USGS 7.5" Topo Quad - UTM Coordinates:
Glassport - Zone 17; 0593 4461
Wheeling & Lake Erie RR [former West Side Belt RR]
hill north of St. Clares Cemetery, Clairton
TYPE OF CONSTRUCTION / DESIGN:
semi-circular horseshoe profile bored through rock;
rusticated stone portals;
brick ring lining
21.5 ft est wide at base;
24 ft est wide at spring line;
20 ft est from top of rail to top of arch rise
YEAR OPENED / ENGINEER:
1902, West Side Belt Railroad
A 120-foot-high finger of earth extends north of St. Clares Cemetery in Clairton. Nearly one-third of a mile long, the rocky mound is the last diversion of Peters Creek before it straightens into a wide, flat plain in its last mile before the Monongahela River.
In 1893, the Pittsburgh, Virginia & Charleston Railroad began building what would become the PRR Peters Creek Branch. The railroad chose to follow the left descending bank of the creek, avoiding the jutting hill, but adding nearly a mile to the line.
The surveyors for the West Side Belt Railroad found the Peters Creek valley a convenient route to bypass the previously claimed river-level routes. When this tunnel was opened in 1902, it was bored directly through the hill which had been a barrier to everything before.
Jay Gould, with his son George Jay Gould, amassed numerous railroad companies in an effort to create a single corporation with a transcontinental system. The Wabash-Pittsburg Terminal Railroad in Pittsburgh was the Gould railroad, which was intended to provide access to the great industrial hub of Pittsburgh and act as the link between the western lines and seaports in Baltimore, MD. The West Side Belt Railroad was a piece of the patchwork system. The WSB picked up in Pittsburgh's West End, where the WPT RR stopped -- and by cutting through the South Hills, connected to rail lines on the Monongahela River. The technical difficulty of building a railroad into Pittsburgh where all of the "good" routes had been taken, the massive costs of the construction, and Gould's speculative business practices led to the bankruptcy of the Wabash line four years after it opened.

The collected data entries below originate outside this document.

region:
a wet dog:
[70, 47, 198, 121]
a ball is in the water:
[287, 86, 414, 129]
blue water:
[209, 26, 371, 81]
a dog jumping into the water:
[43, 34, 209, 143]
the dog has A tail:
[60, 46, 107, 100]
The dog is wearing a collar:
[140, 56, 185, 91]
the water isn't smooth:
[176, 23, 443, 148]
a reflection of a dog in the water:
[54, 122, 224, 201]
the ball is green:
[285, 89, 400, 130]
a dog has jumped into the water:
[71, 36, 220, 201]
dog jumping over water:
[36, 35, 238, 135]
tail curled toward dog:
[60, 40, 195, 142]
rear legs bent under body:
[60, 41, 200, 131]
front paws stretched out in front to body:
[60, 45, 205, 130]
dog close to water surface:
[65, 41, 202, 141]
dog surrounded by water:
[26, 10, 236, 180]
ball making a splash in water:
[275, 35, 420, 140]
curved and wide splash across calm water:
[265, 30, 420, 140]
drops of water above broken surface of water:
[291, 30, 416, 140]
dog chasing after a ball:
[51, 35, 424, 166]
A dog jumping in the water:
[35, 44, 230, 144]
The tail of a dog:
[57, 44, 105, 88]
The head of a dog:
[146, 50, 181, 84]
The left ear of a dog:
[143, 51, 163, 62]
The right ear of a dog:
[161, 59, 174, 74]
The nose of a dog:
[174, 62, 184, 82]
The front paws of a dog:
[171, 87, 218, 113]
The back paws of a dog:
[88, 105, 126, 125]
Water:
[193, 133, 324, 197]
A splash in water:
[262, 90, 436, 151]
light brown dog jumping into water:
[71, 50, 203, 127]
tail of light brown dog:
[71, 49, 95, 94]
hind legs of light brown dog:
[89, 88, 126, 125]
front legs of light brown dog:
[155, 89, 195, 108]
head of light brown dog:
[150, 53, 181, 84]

Though the Wabash-Pittsburg Terminal Railroad went into bankruptcy and George Jay Gould lost his empire and fortune, the railroads which were built around Pittsburgh continued on under new ownership. The Wabash properties in Pittsburgh, including the West Side Belt Railroad, were acquired by the Pittsburgh & West Virginia Railroad in 1917. Beginning in 1964 these lines were leased by the Norfolk & Western, which subsequently sold them off in the formation of the Wheeling & Lake Erie Railway in 1990.
The keystone at the top of each portal arch reads "1902." The interior of the tunnel has been reinforced with steel framework in several places.

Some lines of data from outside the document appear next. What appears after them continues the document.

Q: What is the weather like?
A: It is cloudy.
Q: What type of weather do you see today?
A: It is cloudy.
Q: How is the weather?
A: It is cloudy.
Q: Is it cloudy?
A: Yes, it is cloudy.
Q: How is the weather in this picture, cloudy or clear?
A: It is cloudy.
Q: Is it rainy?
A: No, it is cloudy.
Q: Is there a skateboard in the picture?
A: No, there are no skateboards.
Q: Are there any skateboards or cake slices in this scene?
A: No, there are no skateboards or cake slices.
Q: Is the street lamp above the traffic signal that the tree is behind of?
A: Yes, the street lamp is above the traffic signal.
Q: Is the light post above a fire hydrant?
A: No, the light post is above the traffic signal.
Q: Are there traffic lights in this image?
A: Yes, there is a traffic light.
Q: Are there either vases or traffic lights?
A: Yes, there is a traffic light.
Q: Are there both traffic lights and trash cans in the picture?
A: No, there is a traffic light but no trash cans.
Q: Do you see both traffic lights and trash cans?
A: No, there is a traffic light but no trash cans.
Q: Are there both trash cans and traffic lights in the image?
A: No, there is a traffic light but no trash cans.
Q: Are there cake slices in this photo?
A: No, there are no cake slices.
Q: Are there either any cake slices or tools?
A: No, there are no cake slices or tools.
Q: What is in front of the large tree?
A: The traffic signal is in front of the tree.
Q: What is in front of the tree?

The eastern portal of the tunnel is visible at a distance of about 1000 feet from the deck of the high-level Ravensburg Bridge which connects the two halves of western Clairton on either side of Peters Creek. A huge slag dump nearly doubles the mass of the hill north of the tunnel.
Benjamin Kuykendall [also Kirkendall, etc.] (1722-1789) is recognized as the earliest permanent European settler in the lower Peters Creek area. He is reported to have witnessed the 1754 march of Major Edward Hand away from Fort Pitt after surrendering the Point to the French. This was a time when the colonies of Virgina and Pennsylvania each laid claims to the area and prior to the legalization of settlements west of the Appalchian Mountains in 1763. Kuykendall and his family received the patent on the tract of land called "Ravensburg" from the Penns, yet he served as a justice in the courts of Yohogania County, Virginia.
Tradition states "half-breed" Peter Chartiers, aka "Indian Peter" was the only native American to receive a land patent in the area. Both major streams which have watersheds partially on his lands, Peters Creek and Chartiers Creek, are named for the early settler.